--- Required actions ---
a. List every date written in day-month-year form that appears in the arbitral decision text.
b. Write a continuation of the arbitral decision text, starting after its last sentence.

--- Document text ---
Summary
Full Decision
ARBITRAL DECISION
Process no. 352/2014-T
Claimant: A..., S.A.
Respondent: Tax and Customs Authority
I. REPORT
A..., S.A., legal entity no. …, with registered office at Av. … Lisbon (hereinafter referred to simply as the Claimant), submitted, on 23-04-2014, a request for the constitution of a singular arbitral tribunal, in accordance with articles 2 and 10 of Decree-Law no. 10/2011, of 20 January (Legal Framework for Arbitration in Tax Matters, hereinafter referred to simply as RJAT), in conjunction with item a) of article 99 of the CPPT, against which the Tax and Customs Authority (hereinafter referred to simply as the Respondent) is named as respondent.
The Claimant requests the annulment of the Stamp Tax assessment no. 2014 …, of 17-03-2014, for the year 2013, relating to the land for construction registered in the urban property register under the article ... of the parish of …, in the municipality of ..., with a payment value of € 9,436.43.
The request for constitution of the arbitral tribunal was accepted by the Honorable President of CAAD on 28-04-2014 and notified to the Tax and Customs Authority on that same date.
Pursuant to the provisions of item a) of section 2 of article 6 and item b) of section 1 of article 11 of the RJAT, the Deontological Board appointed as arbitrator of the singular arbitral tribunal the undersigned, who communicated acceptance of the office within the applicable period.
On 16-06-2014, the Parties were duly notified of this appointment and did not express any intention to challenge the appointment of the arbitrators, in accordance with the combined provisions of article 11, section 1, items a) and b) of the RJAT and articles 6 and 7 of the Deontological Code.
In compliance with the provisions of item c) of section 1 of article 11 of the RJAT, the singular arbitral tribunal was constituted on 01-07-2014.
By order of 10-11-2014, the meeting provided for in article 18 of the RJAT was dispensed with, and the parties were granted successive periods for submission of written pleadings. Duly notified for this purpose, neither of the parties submitted written pleadings.

--- Dataset entries ---
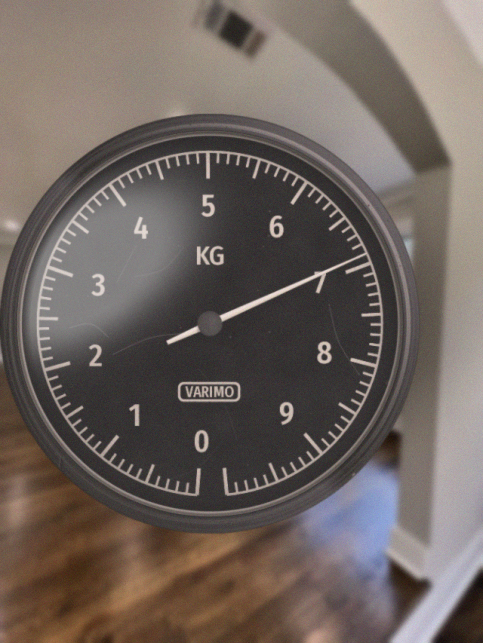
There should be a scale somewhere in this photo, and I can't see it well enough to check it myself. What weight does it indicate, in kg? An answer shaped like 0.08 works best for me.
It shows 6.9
==
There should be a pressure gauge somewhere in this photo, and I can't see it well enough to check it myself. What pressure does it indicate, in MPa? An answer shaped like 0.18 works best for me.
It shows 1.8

--- Outputs in order ---
a. 23-04-2014, 17-03-2014, 28-04-2014, 16-06-2014, 01-07-2014, 10-11-2014

b.
The Claimant alleges, briefly, that there was an error of fact and law in the assessment of the disputed tax insofar as items 28 and 28.1 of the General Stamp Tax Table (hereinafter simply referred to as TGIS) refer to properties with residential use and not to land for construction. In the Claimant's view, the concept of "property with residential use" presupposes a building or construction that meets the characteristics required to be classified as such, and therefore cannot be included in the category of land for construction. In the Claimant's understanding, land for construction does not satisfy in itself any condition for being licensed as such or for defining housing as its normal purpose.
In response, the Respondent argues, briefly, that land for construction is qualified as real property, pursuant to articles 2 and 6 of the IMI Code, and it is possible and legally mandatory to determine its use for evaluation purposes. Section 2 of article 45 of the IMI Code, by referring to "(…) the value of authorized buildings (…)", refers to the evaluation rules for buildings provided for in articles 38 et seq. of the IMI Code, thus including the weighting of coefficients of use and quality and comfort (invoking the judgment of the Supreme Administrative Court of 14/02/2012, handed down in case 04950/11). In this regard, the concept of "property with residential use" in item 28.1 of the TGIS should be interpreted in a broader and more comprehensive manner than the Claimant argues, and should not be restricted to the category of properties intended for housing referred to in item a) of section 1 of article 6 of the IMI Code; such concept shall thus encompass land for construction provided that its respective use, determined for evaluation purposes, is housing. In this respect, the tax assessment is valid and the Claimant's request should fail.
III. SCREENING
The Arbitral Tribunal was regularly constituted and is competent.
The parties have legal standing and capacity and are properly parties (articles 4 and 10, section 2, of the same statute and article 1 of Order no. 112-A/2011, of 22 March).
The case is not affected by any nullities and there are no obstacles to consideration of the merits of the case.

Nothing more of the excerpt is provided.